(WORK INSTRUCTION):
A stretch of the entries below is to be set down exactly, running from the line with "7: (260, 218, 9.23)" through the line with "25: (13, 207, 1.50)", both included, and no other line.

(RECORDS):
┏━━

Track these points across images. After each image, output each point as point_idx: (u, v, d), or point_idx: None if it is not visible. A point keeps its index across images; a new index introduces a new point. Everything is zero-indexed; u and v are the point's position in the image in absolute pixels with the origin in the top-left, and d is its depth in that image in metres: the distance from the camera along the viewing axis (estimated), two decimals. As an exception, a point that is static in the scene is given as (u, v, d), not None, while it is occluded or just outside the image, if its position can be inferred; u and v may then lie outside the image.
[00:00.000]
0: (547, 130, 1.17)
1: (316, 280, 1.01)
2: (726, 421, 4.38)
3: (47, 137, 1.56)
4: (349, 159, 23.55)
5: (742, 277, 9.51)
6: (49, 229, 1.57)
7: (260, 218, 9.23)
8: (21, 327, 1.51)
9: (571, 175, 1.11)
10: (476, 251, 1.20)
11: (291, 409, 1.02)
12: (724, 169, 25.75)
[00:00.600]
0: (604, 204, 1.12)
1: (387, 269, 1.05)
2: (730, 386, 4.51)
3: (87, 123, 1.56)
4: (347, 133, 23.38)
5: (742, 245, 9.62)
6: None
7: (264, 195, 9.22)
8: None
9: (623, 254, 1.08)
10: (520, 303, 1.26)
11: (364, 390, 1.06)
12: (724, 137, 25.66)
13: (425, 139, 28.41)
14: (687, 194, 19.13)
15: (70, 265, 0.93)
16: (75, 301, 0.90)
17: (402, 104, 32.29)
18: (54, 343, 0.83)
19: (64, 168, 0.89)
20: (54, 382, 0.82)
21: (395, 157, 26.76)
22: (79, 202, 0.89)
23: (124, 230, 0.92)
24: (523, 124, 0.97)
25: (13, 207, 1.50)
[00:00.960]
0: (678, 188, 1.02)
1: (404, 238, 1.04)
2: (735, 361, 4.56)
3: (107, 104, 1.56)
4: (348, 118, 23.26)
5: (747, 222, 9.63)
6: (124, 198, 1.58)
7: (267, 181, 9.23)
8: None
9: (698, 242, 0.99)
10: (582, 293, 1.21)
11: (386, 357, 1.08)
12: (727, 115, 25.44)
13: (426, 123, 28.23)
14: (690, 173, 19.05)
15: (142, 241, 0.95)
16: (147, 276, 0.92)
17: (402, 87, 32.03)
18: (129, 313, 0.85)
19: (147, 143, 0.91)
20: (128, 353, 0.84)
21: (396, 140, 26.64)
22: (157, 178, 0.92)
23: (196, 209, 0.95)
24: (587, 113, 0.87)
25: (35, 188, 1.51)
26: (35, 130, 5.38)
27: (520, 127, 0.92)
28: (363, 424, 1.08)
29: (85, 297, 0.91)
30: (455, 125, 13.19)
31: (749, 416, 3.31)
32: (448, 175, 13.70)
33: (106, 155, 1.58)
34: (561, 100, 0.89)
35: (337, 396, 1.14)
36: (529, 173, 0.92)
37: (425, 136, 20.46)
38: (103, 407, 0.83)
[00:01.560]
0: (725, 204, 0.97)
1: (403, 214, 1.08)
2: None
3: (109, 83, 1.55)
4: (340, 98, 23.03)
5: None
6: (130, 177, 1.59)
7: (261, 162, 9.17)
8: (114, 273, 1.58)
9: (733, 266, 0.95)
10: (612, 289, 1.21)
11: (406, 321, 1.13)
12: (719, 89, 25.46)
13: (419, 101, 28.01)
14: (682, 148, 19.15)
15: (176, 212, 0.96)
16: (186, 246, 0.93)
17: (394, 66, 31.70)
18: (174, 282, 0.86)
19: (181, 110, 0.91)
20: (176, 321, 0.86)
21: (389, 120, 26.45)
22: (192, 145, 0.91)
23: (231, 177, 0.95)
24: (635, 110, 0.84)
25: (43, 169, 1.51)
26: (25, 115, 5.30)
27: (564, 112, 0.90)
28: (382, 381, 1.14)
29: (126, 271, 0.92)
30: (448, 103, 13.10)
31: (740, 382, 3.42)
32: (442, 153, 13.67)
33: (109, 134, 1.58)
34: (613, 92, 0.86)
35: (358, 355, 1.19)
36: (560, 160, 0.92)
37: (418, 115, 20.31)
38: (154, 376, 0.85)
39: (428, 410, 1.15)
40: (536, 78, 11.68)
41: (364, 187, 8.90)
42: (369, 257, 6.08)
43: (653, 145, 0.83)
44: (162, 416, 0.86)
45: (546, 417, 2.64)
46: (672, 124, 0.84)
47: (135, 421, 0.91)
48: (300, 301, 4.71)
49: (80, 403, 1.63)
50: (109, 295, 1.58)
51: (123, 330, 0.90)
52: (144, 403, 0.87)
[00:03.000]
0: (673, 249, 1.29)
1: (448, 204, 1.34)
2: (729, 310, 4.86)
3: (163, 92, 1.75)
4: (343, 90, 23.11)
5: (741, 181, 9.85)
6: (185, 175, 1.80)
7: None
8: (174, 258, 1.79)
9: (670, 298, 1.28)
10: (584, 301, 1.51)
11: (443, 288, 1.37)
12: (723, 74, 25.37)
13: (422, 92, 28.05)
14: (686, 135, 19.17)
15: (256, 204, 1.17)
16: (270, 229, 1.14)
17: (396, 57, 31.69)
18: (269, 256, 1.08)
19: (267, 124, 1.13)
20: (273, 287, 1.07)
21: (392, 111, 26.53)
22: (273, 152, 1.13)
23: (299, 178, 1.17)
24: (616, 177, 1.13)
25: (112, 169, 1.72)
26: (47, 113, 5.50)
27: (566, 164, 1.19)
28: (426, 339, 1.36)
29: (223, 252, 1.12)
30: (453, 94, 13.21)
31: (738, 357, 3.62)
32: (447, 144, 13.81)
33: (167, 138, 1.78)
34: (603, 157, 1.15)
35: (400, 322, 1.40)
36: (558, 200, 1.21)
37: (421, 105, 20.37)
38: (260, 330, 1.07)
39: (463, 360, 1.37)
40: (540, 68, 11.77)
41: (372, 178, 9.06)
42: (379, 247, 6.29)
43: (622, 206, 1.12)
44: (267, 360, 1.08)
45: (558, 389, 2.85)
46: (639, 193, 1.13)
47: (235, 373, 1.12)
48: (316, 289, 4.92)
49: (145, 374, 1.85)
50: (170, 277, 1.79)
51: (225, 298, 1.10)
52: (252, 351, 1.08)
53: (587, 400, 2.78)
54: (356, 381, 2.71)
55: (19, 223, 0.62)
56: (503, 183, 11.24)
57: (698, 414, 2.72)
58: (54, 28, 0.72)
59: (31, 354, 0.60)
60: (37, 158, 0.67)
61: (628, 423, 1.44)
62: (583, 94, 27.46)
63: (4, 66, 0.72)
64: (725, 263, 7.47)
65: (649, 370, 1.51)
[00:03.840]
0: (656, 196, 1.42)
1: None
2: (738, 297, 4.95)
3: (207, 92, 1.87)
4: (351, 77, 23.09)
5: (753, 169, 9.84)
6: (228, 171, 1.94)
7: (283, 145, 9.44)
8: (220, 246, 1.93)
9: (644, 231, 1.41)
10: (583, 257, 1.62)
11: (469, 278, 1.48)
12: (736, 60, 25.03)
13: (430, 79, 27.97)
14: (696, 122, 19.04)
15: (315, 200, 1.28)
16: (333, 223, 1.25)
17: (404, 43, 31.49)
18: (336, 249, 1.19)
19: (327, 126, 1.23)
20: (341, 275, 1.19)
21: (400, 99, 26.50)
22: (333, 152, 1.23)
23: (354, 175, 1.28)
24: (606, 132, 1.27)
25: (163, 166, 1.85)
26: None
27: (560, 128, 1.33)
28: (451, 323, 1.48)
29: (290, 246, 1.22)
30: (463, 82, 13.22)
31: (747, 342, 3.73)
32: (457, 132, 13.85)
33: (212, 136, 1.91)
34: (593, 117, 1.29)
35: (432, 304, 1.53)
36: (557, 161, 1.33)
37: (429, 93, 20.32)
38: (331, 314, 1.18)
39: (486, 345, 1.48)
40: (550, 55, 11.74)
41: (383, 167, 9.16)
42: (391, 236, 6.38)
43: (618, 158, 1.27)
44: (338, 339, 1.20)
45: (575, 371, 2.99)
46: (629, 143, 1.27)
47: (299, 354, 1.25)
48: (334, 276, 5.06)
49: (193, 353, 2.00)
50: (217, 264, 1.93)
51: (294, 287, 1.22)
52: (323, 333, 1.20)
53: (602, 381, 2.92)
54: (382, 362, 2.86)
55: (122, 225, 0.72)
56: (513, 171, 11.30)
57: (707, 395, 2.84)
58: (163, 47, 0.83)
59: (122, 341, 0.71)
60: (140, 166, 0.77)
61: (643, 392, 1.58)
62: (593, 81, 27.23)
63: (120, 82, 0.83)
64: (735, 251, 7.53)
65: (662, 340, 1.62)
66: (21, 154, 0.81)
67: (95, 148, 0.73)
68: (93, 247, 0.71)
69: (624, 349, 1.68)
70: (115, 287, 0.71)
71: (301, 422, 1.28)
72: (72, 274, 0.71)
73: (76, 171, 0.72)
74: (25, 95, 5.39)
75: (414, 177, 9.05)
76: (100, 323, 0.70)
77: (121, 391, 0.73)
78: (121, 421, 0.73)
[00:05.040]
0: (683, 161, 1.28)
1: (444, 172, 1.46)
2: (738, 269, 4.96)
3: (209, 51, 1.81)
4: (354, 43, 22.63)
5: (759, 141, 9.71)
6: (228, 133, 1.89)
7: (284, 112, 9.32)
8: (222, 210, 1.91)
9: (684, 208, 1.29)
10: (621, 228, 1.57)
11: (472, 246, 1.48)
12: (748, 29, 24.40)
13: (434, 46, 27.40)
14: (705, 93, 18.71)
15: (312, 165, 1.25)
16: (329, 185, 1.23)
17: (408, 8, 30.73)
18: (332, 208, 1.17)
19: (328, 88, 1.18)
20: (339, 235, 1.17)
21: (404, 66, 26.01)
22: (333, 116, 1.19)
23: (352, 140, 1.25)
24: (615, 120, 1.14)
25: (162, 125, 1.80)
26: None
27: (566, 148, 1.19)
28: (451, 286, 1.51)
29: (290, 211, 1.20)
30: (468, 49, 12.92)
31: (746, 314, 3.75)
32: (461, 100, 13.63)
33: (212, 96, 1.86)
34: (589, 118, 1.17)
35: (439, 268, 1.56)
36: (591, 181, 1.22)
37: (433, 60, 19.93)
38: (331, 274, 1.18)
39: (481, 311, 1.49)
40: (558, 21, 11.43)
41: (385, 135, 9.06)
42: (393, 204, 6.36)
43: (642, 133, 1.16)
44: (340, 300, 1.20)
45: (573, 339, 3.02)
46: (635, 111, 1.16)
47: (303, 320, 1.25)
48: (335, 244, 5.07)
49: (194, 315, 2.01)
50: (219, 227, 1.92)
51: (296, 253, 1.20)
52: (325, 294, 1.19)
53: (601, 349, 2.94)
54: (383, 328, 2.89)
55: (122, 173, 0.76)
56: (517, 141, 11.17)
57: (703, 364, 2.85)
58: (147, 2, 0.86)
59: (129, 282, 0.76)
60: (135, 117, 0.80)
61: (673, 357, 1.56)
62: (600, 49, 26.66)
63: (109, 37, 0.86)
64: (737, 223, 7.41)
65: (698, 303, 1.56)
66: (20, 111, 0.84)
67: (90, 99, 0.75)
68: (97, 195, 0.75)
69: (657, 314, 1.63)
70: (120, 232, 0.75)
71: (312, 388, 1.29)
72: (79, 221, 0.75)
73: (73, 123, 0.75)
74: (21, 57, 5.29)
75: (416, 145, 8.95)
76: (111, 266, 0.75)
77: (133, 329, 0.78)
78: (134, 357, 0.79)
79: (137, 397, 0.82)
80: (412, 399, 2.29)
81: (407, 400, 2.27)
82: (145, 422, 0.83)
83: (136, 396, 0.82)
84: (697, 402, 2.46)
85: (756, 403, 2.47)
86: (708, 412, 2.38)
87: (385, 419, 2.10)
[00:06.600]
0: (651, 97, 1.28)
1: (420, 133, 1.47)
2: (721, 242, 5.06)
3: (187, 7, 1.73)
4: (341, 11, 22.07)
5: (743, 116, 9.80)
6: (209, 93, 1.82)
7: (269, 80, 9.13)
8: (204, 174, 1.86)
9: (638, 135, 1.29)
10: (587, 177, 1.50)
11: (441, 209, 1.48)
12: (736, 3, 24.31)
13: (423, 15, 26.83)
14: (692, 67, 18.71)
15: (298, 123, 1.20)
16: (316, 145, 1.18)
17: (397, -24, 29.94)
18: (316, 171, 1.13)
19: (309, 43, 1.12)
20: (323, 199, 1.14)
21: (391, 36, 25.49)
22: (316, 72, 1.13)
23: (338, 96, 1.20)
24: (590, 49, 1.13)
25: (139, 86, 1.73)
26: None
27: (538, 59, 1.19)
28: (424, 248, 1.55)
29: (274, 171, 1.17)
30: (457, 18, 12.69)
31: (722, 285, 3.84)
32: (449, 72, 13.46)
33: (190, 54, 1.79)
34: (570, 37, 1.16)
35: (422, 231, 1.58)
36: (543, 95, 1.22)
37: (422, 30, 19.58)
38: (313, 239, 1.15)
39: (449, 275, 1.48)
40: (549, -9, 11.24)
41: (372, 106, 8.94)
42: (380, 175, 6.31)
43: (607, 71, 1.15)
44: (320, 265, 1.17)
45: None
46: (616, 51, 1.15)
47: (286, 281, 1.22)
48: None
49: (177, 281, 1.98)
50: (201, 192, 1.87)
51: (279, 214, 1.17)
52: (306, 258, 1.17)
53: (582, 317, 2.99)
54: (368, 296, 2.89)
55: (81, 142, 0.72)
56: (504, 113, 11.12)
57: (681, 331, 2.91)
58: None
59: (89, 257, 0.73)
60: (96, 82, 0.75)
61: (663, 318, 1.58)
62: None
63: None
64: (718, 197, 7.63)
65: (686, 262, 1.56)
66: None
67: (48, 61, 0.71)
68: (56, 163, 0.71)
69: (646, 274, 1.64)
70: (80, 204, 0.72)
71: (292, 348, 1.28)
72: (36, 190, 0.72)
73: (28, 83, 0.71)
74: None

┗━━

(RESPONSE TO THIS EXERCISE):
7: (260, 218, 9.23)
8: (21, 327, 1.51)
9: (571, 175, 1.11)
10: (476, 251, 1.20)
11: (291, 409, 1.02)
12: (724, 169, 25.75)
[00:00.600]
0: (604, 204, 1.12)
1: (387, 269, 1.05)
2: (730, 386, 4.51)
3: (87, 123, 1.56)
4: (347, 133, 23.38)
5: (742, 245, 9.62)
6: None
7: (264, 195, 9.22)
8: None
9: (623, 254, 1.08)
10: (520, 303, 1.26)
11: (364, 390, 1.06)
12: (724, 137, 25.66)
13: (425, 139, 28.41)
14: (687, 194, 19.13)
15: (70, 265, 0.93)
16: (75, 301, 0.90)
17: (402, 104, 32.29)
18: (54, 343, 0.83)
19: (64, 168, 0.89)
20: (54, 382, 0.82)
21: (395, 157, 26.76)
22: (79, 202, 0.89)
23: (124, 230, 0.92)
24: (523, 124, 0.97)
25: (13, 207, 1.50)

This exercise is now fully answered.